Department of Materials Design and Innovation , University at Buffalo , Buffalo , New York 14260 , United States.
Mol Pharm. 2019 May 6;16(5):1917-1928. doi: 10.1021/acs.molpharmaceut.8b01272. Epub 2019 Apr 26.
Drug delivery vehicles can improve the functional efficacy of existing antimicrobial therapies by improving biodistribution and targeting. A critical property of such nanomedicine formulations is their ability to control the release kinetics of their payloads. The combination of (and interactions among) polymer, drug, and nanoparticle properties gives rise to nonlinear behavioral relationships and large data space. These factors complicate both first-principles modeling and screening of nanomedicine formulations. Predictive analytics may offer a more efficient approach toward the rational design of nanomedicines by identifying key descriptors and correlating them to nanoparticle release behavior. In this work, antibiotic release kinetics data were generated from polyanhydride nanoparticle formulations with varying copolymer compositions, encapsulated drug type, and drug loading. Four antibiotics, doxycycline, rifampicin, chloramphenicol, and pyrazinamide, were used. Linear manifold learning methods were used to relate drug release properties with polymer, drug, and nanoparticle properties, and key descriptors were identified that are highly correlated with release properties. However, these linear methods could not predict release behavior. Nonlinear multivariate modeling based on graph theory was then used to deconvolute the governing relationships between these properties, and predictive models were generated to rapidly screen lead nanomedicine formulations with desirable release properties with minimal nanoparticle characterization. Release kinetics predictions of two drugs containing atoms not included in the model showed good agreement with experimental results, validating the model and indicating its potential to virtually explore new polymer and drug pairs not included in the training data set. The models were shown to be robust after the inclusion of these new formulations, in that the new inclusions did not significantly change model regression. This approach provides the first step toward the development of a framework that can be used to rationally design nanomedicine formulations by selecting the appropriate carrier for a drug payload to program desirable release kinetics.

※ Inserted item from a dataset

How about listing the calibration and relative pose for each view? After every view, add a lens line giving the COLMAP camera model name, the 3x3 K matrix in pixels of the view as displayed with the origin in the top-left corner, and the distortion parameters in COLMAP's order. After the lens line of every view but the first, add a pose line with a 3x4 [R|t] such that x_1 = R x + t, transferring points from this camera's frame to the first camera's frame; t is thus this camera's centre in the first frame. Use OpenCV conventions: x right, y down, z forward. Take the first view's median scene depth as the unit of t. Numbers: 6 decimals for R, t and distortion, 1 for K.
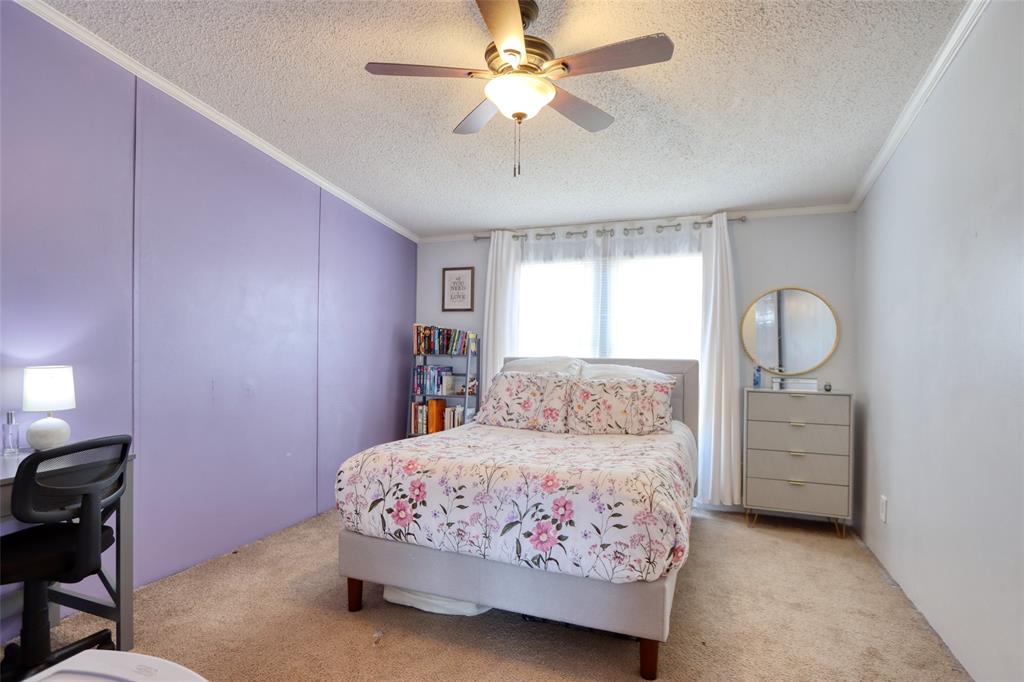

药物输送载体可以通过改善生物分布和靶向来提高现有抗菌疗法的功能疗效。此类纳米医学制剂的关键特性是其控制有效载荷释放动力学的能力。聚合物、药物和纳米颗粒特性的结合(和相互作用)产生了非线性行为关系和大数据空间。这些因素使纳米医学制剂的第一性原理建模和筛选变得复杂。通过识别关键描述符并将其与纳米颗粒释放行为相关联,预测分析可能为合理设计纳米药物提供更有效的方法。在这项工作中,我们使用不同共聚物组成、包裹药物类型和药物载量的聚酸酐纳米颗粒制剂生成了抗生素释放动力学数据。使用了四种抗生素,即强力霉素、利福平、氯霉素和吡嗪酰胺。我们使用线性流形学习方法将药物释放特性与聚合物、药物和纳米颗粒特性相关联,并确定了与释放特性高度相关的关键描述符。然而,这些线性方法无法预测释放行为。然后,基于图论的非线性多变量建模被用于剖析这些特性之间的控制关系,并生成预测模型,以快速筛选具有理想释放特性的先导纳米医学制剂,而无需对纳米颗粒进行最小特征化。对于包含模型中未包含原子的两种药物的释放动力学预测,与实验结果吻合良好,验证了模型并表明其具有虚拟探索新的聚合物和药物对的潜力,这些新的聚合物和药物对不在训练数据集内。在包含这些新制剂后,模型表现出稳健性,因为新制剂的加入并没有显著改变模型回归。这种方法为开发一种框架提供了第一步,该框架可以通过选择适合药物有效载荷的载体来合理设计纳米医学制剂,以编程理想的释放动力学。